How about it Prof. Goose? Can we have an area to post OPEN SOURCE Peak Oil info??
John Carr
John,
Some great suggestions here. Thanks. I'll need to practice that some.
I'd love to get a video of you doing your Peak Oil thing - does anything like that exist? (Youtube for example.)
Regarding the web site idea, I think there is definitely a place for it. I could probably set up something like that independently, but it would be better if it could be done under the umbrella of TOD.
Great suggestions with the feel, felt, found.
Open source peak oil information, brilliant. Many hands make light work. With many eyes, all bugs are shallow.
Okay, you've sparked my interest.

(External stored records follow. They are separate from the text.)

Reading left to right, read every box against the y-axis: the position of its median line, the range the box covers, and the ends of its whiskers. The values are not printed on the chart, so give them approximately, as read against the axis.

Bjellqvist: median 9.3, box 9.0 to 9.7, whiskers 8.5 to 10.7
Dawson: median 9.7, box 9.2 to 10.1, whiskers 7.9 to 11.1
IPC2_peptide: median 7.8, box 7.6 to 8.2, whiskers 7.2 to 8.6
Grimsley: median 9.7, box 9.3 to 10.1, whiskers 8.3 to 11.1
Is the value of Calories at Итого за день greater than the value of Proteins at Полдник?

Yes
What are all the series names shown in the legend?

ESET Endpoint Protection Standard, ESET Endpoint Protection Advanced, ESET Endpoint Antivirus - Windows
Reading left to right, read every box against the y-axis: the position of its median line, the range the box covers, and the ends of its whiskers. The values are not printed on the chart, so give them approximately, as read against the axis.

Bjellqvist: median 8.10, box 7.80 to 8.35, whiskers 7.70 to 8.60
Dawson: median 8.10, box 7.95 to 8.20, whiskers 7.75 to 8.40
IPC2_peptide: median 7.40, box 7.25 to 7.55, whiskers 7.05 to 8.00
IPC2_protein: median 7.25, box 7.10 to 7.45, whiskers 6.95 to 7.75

Is the "hook" telling folks about an excellent (fill in the blank) that you learned while hiking the Inca Trail to Machu Picchu?
The "hook" is starting an interesting story, relevant to the listener, that you don't finish telling. You return to your original story in the conversation, or go off on another tangent, "forgetting" about the hook story.
Thus getting them to ask, "so what happened on the Inca Trail"?
Though using an experience from your own life is bound to be more realistic and effective.
Charlie and I are standing at the top of a hill overlooking Machu Picchu. The fourth day of the hike, and we've hiked an hour that morning to get to the top, and are awed by the view. "Breathtaking," I mutter. "Yeah," he replies, and begins to point at the ruins. "But soon there'll be ... " He trails off for a moment, and starts walking toward the site. I start after him, but he won't finish the sentence and changes the subject.
An hour later, two buses of tourists arrive and the site is swarmed. "Too many people", he says, pointing again, finally finishing his sentence.
I had to wait for it and ask for it, and when I got it, there was a much bigger impact.